Answer 5 · 2023-04-13T08:23:48.000Z

We've (@kMutagene, @Freymaurer, @omaus) had some discussion about this topic. Besides our resulting image about the specification itself, I'll also paste our thoughts about how to enforce it.

How do data paths look like?

Paths relative to the ARC root path would be the most generally applicable solution.

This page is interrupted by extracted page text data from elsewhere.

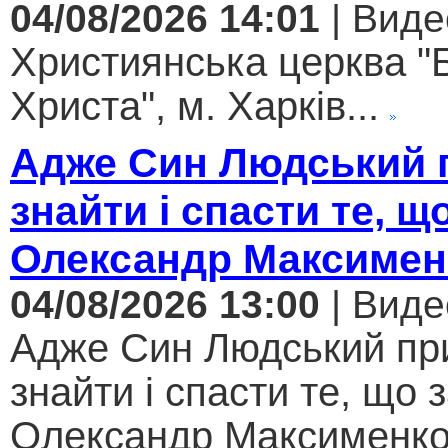
04/08/2026 14:01
| Виде
Християнська церква "
Христа", м. Харків...
Адже Син Людський 
знайти і спасти те, щ
Олександр Максимен
04/08/2026 13:00
| Виде
Адже Син Людський пр
знайти і спасти те, що 
Олександр Максименко.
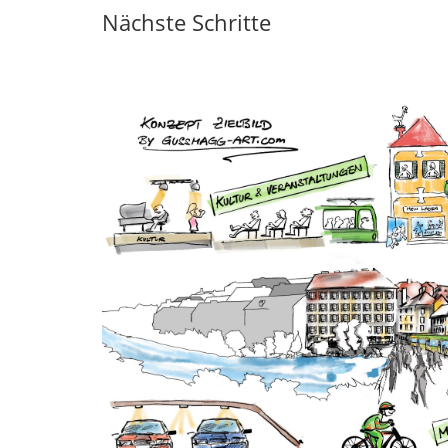
Nächste Schritte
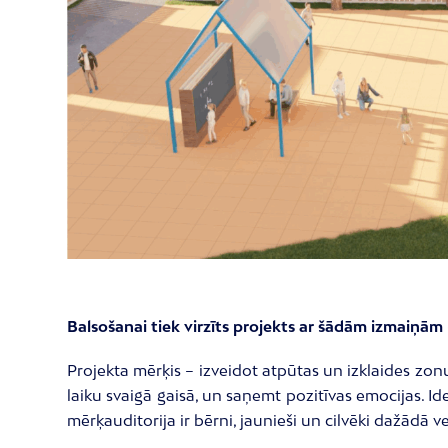
Balsošanai tiek virzīts projekts ar šādām izmaiņām –
Projekta mērķis – izveidot atpūtas un izklaides zon
laiku svaigā gaisā, un saņemt pozitīvas emocijas. Idej
mērķauditorija ir bērni, jaunieši un cilvēki dažādā 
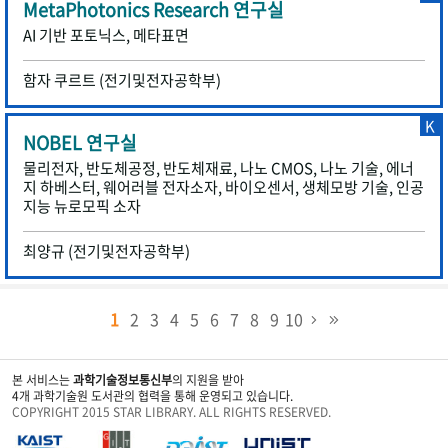
MetaPhotonics Research 연구실
AI 기반 포토닉스, 메타표면
함자 쿠르트 (전기및전자공학부)
K
NOBEL 연구실
물리전자, 반도체공정, 반도체재료, 나노 CMOS, 나노 기술, 에너
지 하베스터, 웨어러블 전자소자, 바이오센서, 생체모방 기술, 인공
지능 뉴로모픽 소자
최양규 (전기및전자공학부)
1
2
3
4
5
6
7
8
9
10
본 서비스는
과학기술정보통신부
의 지원을 받아
4개 과학기술원 도서관의 협력을 통해 운영되고 있습니다.
COPYRIGHT 2015 STAR LIBRARY. ALL RIGHTS RESERVED.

This would allow for annotating files that are not stored in the dedicated arc folders and also cross container (assays referencing files in studies and such).
At first glance (see example below), this might seem a little bloated. But the big advantage to this approach would be, that no exception to the rule would be needed. This is an especially important property for getting the ARC ready for automatic computations.

Example

Following the example given by @kMutagene:

Use relative paths from the arc root folder folders:

assay1:

Source Name	Parameter[script file]	Data File Name
input	assays/assay1/dataset/script.sh	assays/assay1/dataset/output.txt

assay2:

Source Name	Parameter[script file]	Data File Name
assays/assay1/dataset/output.txt	assays/assay2/dataset/script.sh	assays/assay2/dataset/output.txt

Where does data path information come from?

Excel

Theoretically possible to receive absolute paths

Swate Electron / Swate in Arcitect

Receive absolute path using electron logic
Infer relative path from this information

Swate Browser

No way to automate, but
user can be supported via input mask
- Extend file picker with path prefix
- More complicated: split into two with "Container name" (assay/study) name and "subprefix"

Swate Excel

s. Excel or Swate Browser

How to fix paths annotations after the fact?

Implement logic in arcIO.NET. This would allow usage in different end-point applications like ArcCommander, Arcitect, and programmatic access.

Split logic in two parts:
- Create list of possible file path annotation fixes
- Implement these fixes
This way each application could implement their own user consent mechanisms.